What is expected | Copy out, from the data below, each line in which the word "down" occurs.

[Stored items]
--- START ---

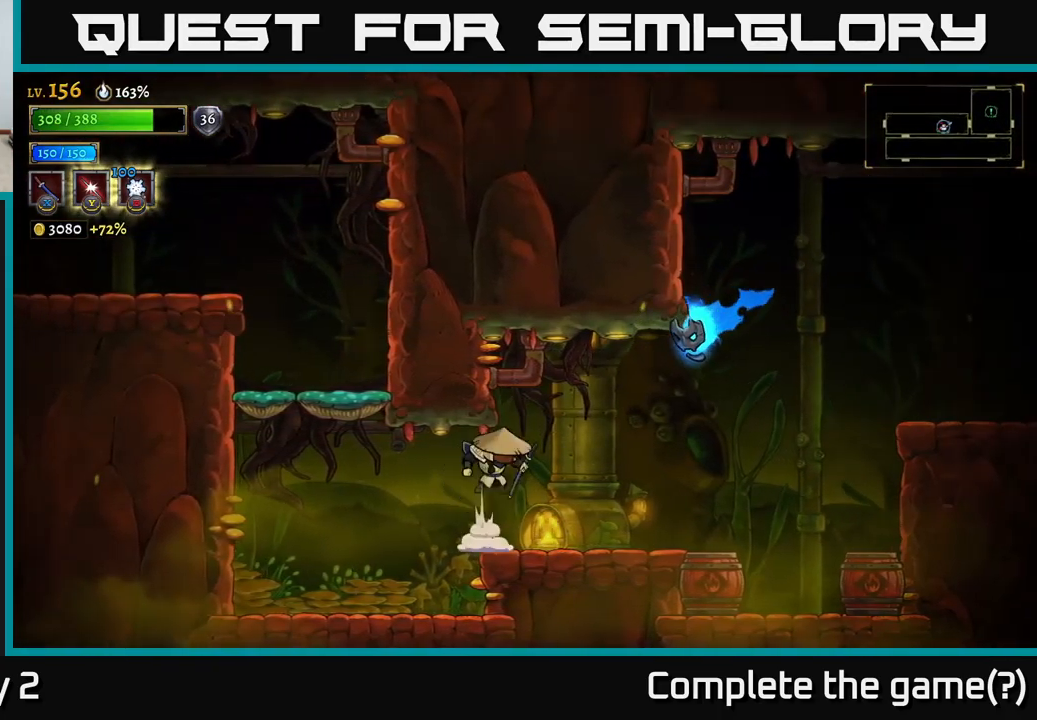
{"buttons": [], "left_stick": "left", "right_stick": "center", "events": [[16, "left_stick", "right"], [116, "X", "down"], [166, "left_stick", "center"], [266, "X", "up"], [300, "A", "up"], [333, "left_stick", "left"]]}
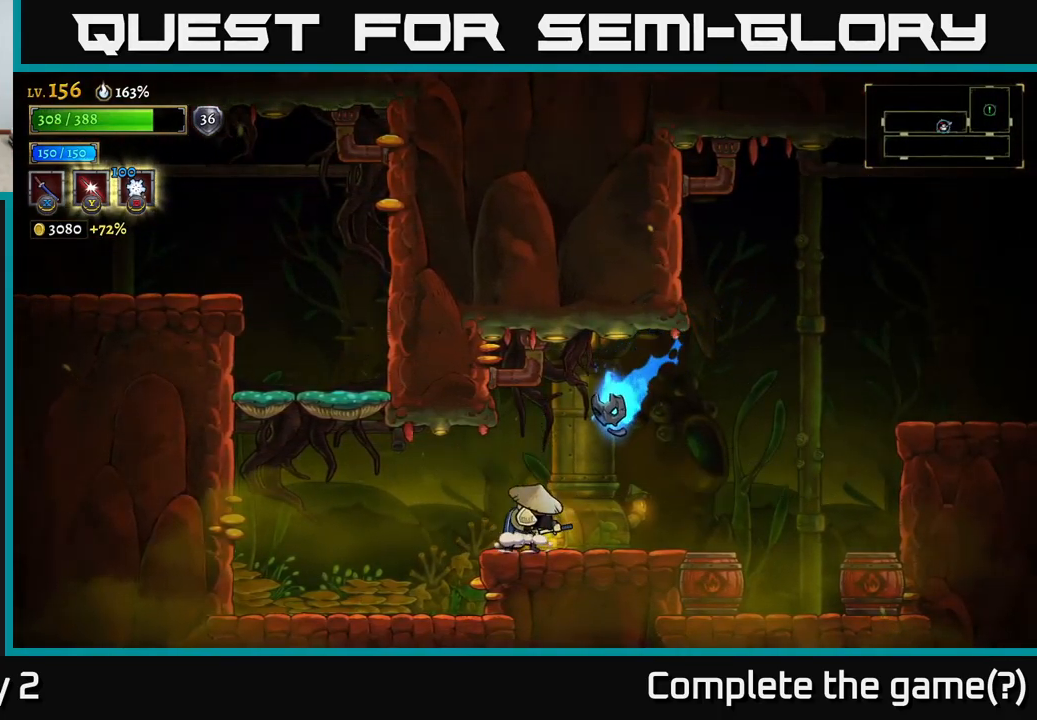
{"buttons": [], "left_stick": "left", "right_stick": "center", "events": [[166, "A", "down"], [267, "A", "up"]]}
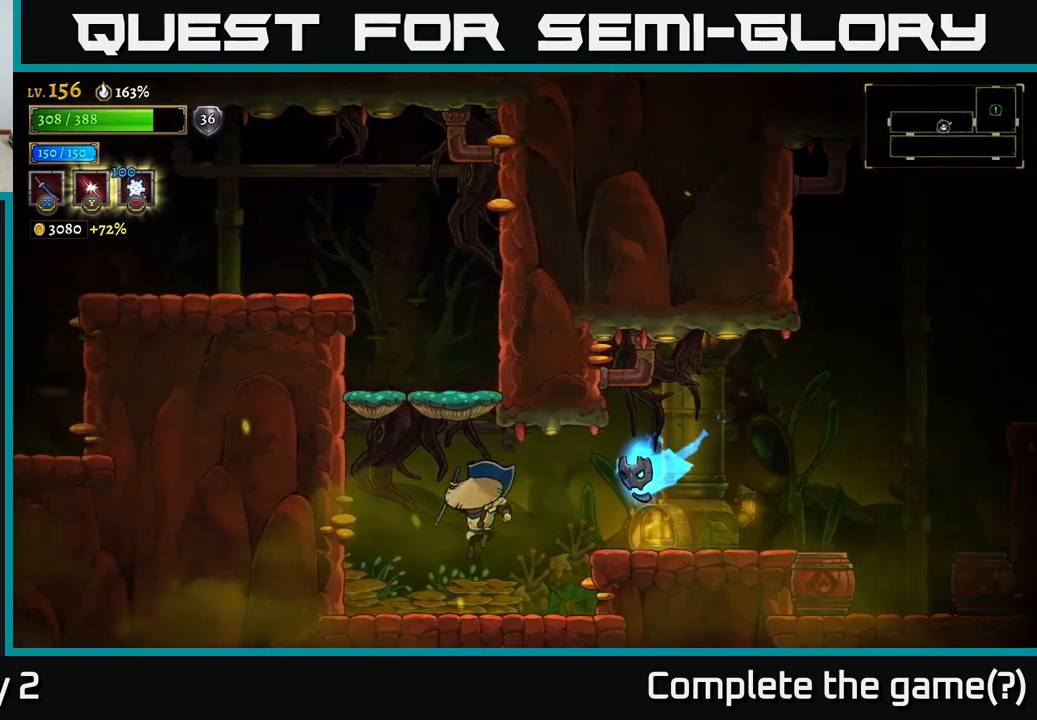
{"buttons": [], "left_stick": "left", "right_stick": "center", "events": [[150, "A", "down"], [183, "left_stick", "right"], [200, "X", "down"], [317, "X", "up"], [333, "left_stick", "left"], [350, "A", "up"]]}
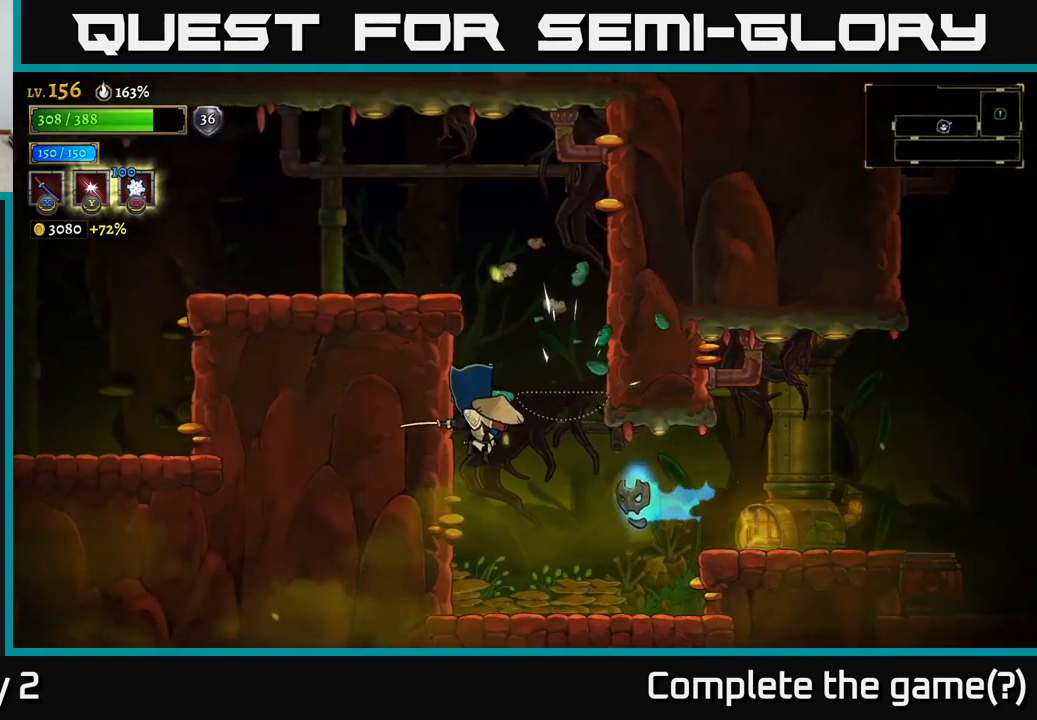
{"buttons": ["R2"], "left_stick": "right", "right_stick": "center", "events": [[167, "left_stick", "center"], [333, "left_stick", "right"], [450, "R2", "down"]]}
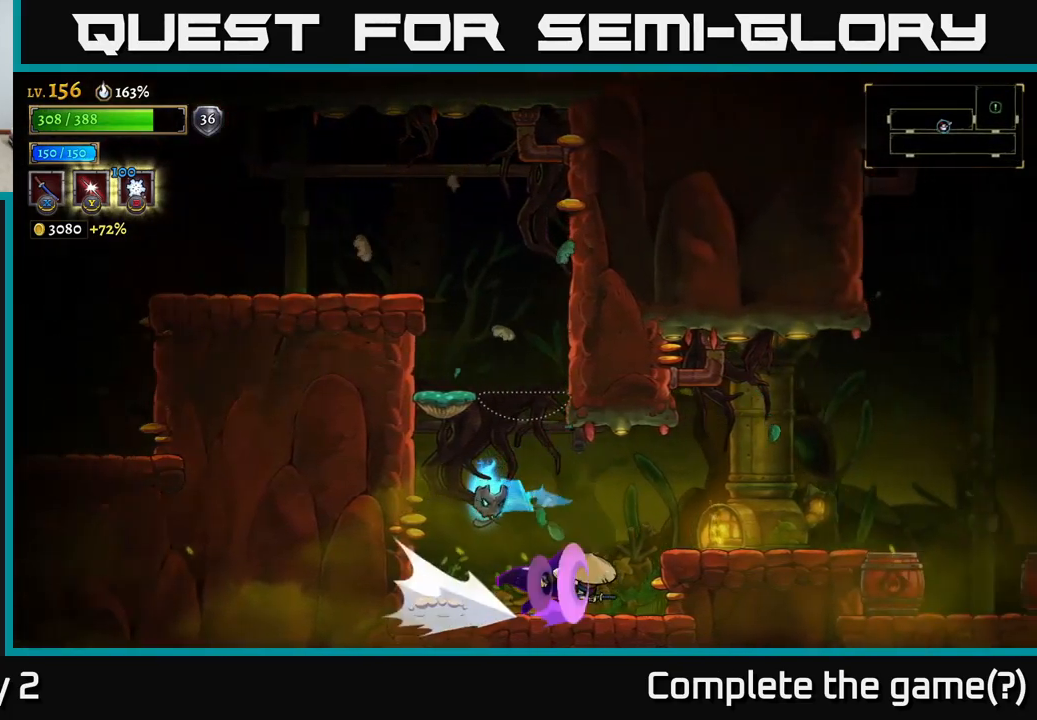
{"buttons": [], "left_stick": "center", "right_stick": "center", "events": [[167, "R2", "up"], [200, "left_stick", "left"], [267, "X", "down"], [350, "left_stick", "center"], [367, "X", "up"]]}
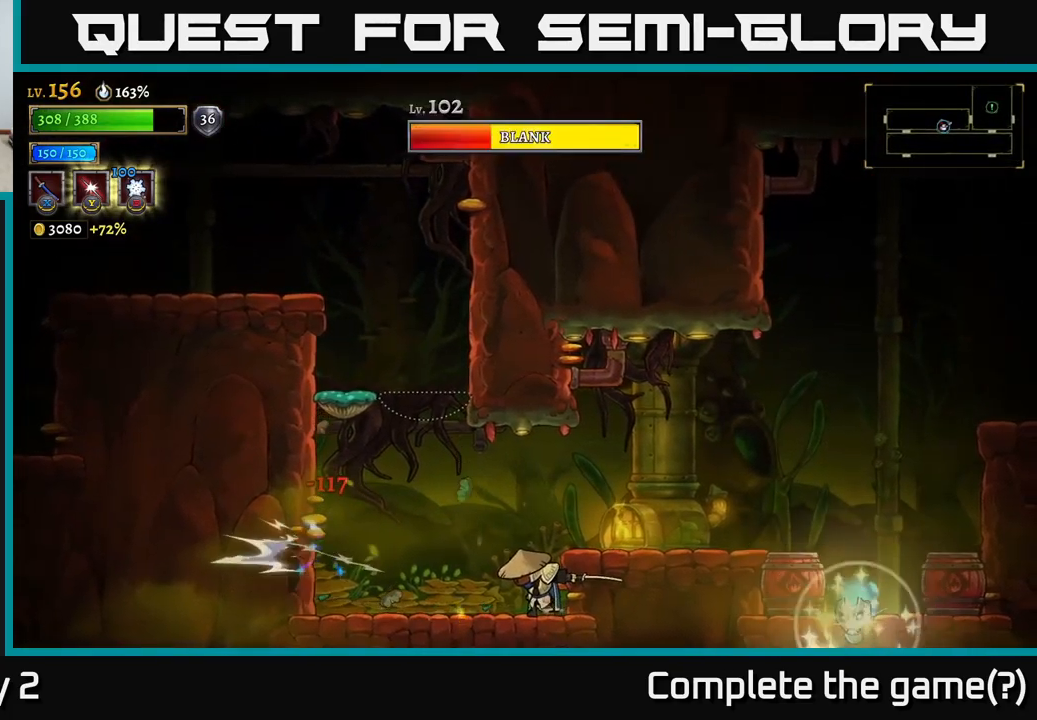
{"buttons": [], "left_stick": "center", "right_stick": "center", "events": [[17, "left_stick", "left"], [150, "left_stick", "center"]]}
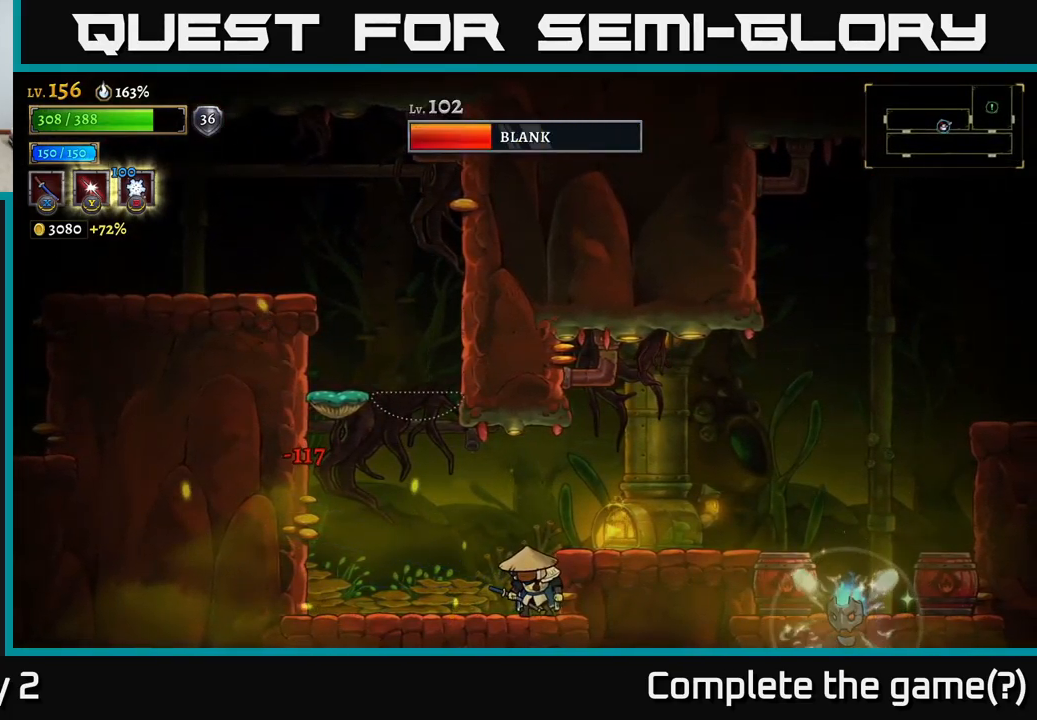
{"buttons": [], "left_stick": "center", "right_stick": "center", "events": [[83, "left_stick", "right"], [250, "X", "down"], [367, "left_stick", "center"], [417, "X", "up"]]}
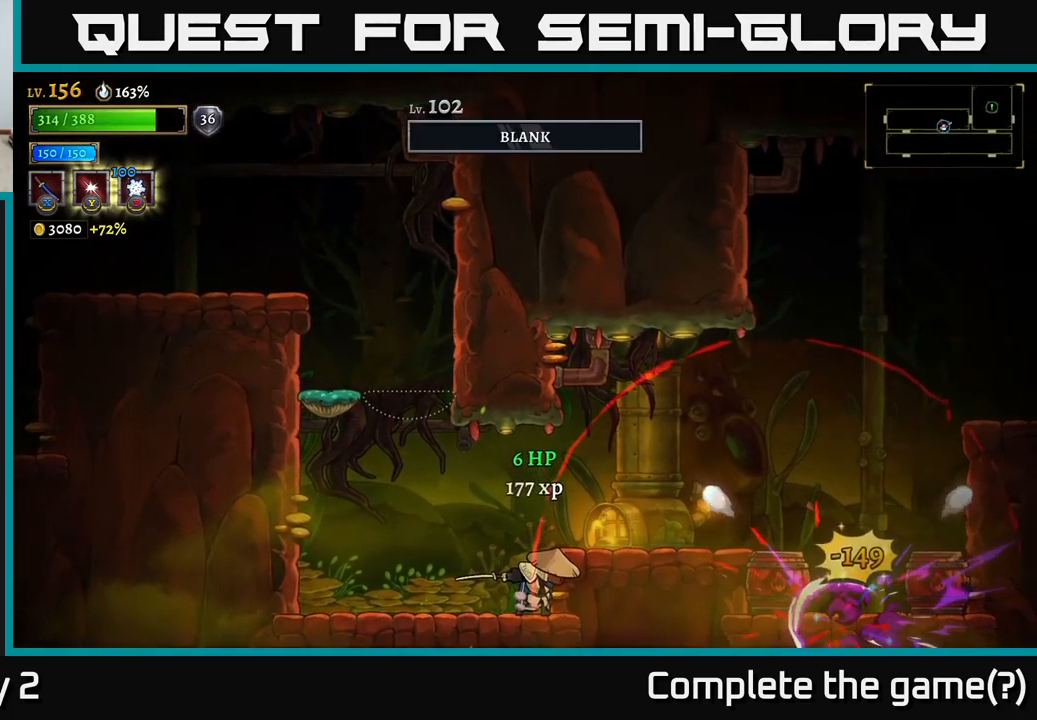
{"buttons": [], "left_stick": "left", "right_stick": "center", "events": [[100, "left_stick", "left"]]}
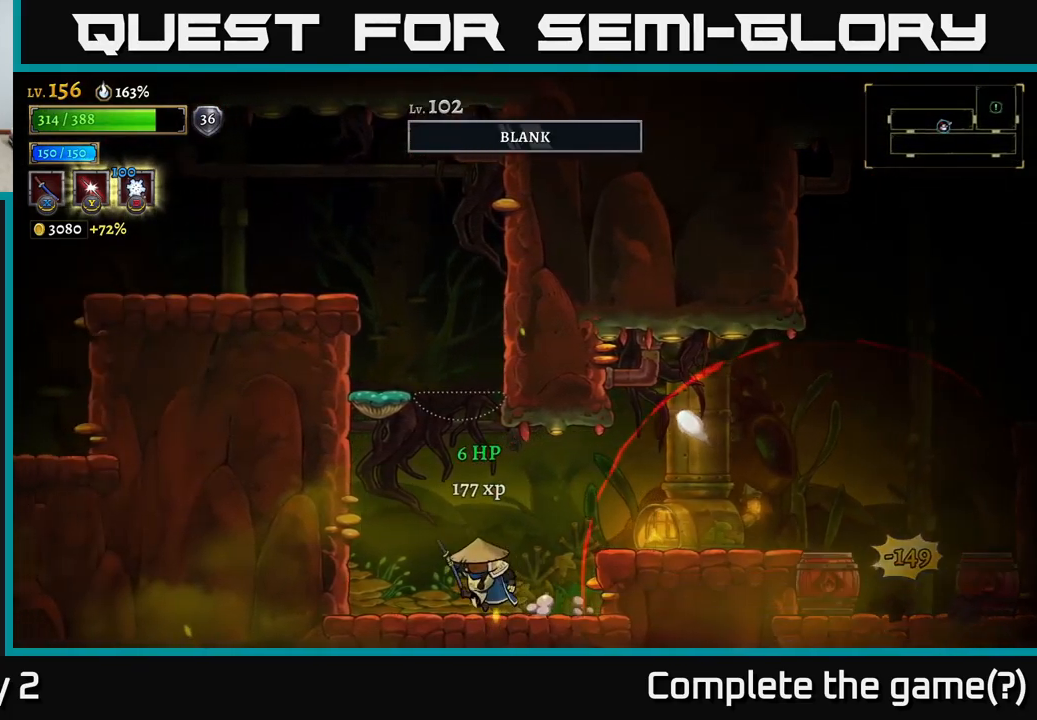
{"buttons": [], "left_stick": "center", "right_stick": "center", "events": [[233, "left_stick", "right"], [350, "left_stick", "center"]]}
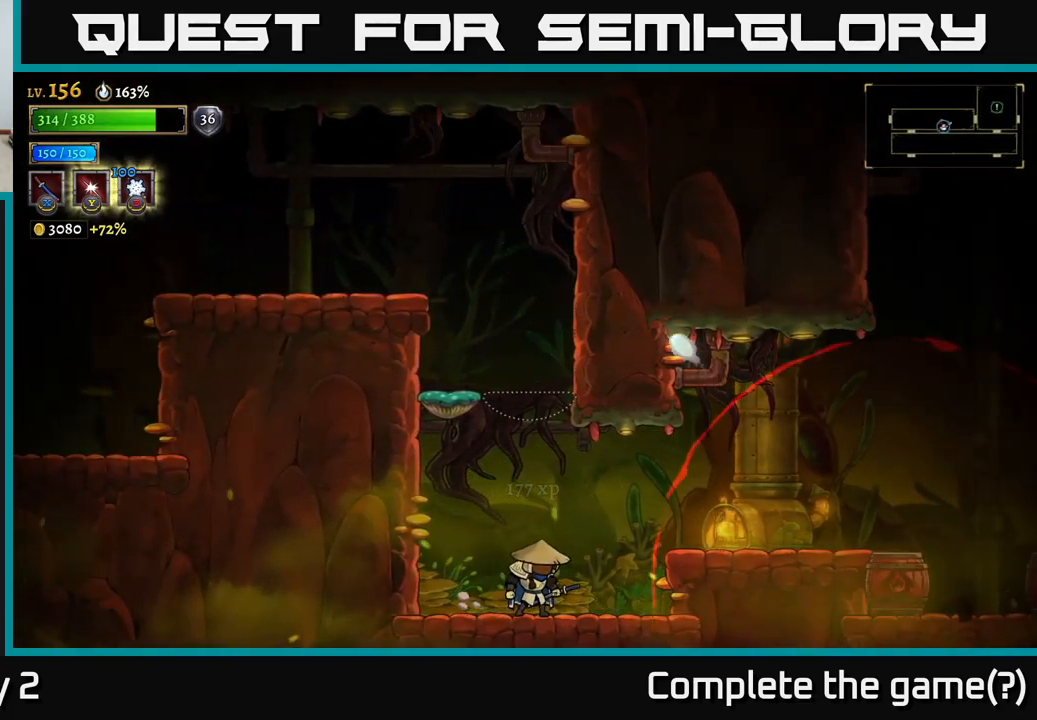
{"buttons": [], "left_stick": "center", "right_stick": "center", "events": []}
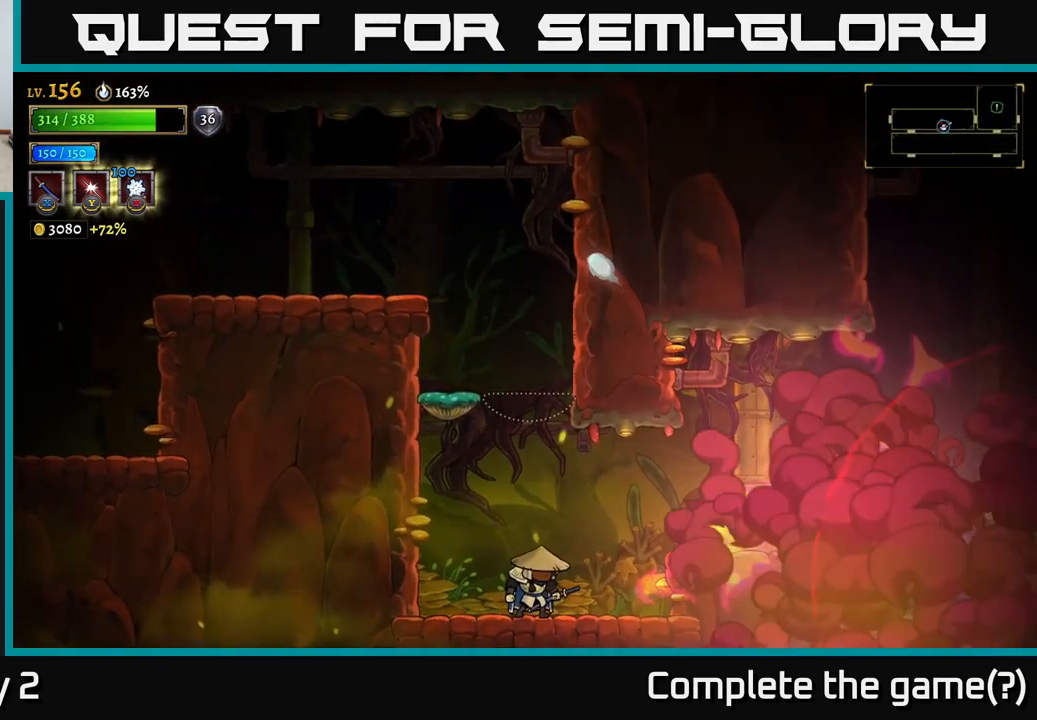
{"buttons": [], "left_stick": "right", "right_stick": "center", "events": [[450, "left_stick", "right"]]}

--- END ---

Response to the task |
{"buttons": [], "left_stick": "left", "right_stick": "center", "events": [[16, "left_stick", "right"], [116, "X", "down"], [166, "left_stick", "center"], [266, "X", "up"], [300, "A", "up"], [333, "left_stick", "left"]]}
{"buttons": [], "left_stick": "left", "right_stick": "center", "events": [[166, "A", "down"], [267, "A", "up"]]}
{"buttons": [], "left_stick": "left", "right_stick": "center", "events": [[150, "A", "down"], [183, "left_stick", "right"], [200, "X", "down"], [317, "X", "up"], [333, "left_stick", "left"], [350, "A", "up"]]}
{"buttons": ["R2"], "left_stick": "right", "right_stick": "center", "events": [[167, "left_stick", "center"], [333, "left_stick", "right"], [450, "R2", "down"]]}
{"buttons": [], "left_stick": "center", "right_stick": "center", "events": [[167, "R2", "up"], [200, "left_stick", "left"], [267, "X", "down"], [350, "left_stick", "center"], [367, "X", "up"]]}
{"buttons": [], "left_stick": "center", "right_stick": "center", "events": [[83, "left_stick", "right"], [250, "X", "down"], [367, "left_stick", "center"], [417, "X", "up"]]}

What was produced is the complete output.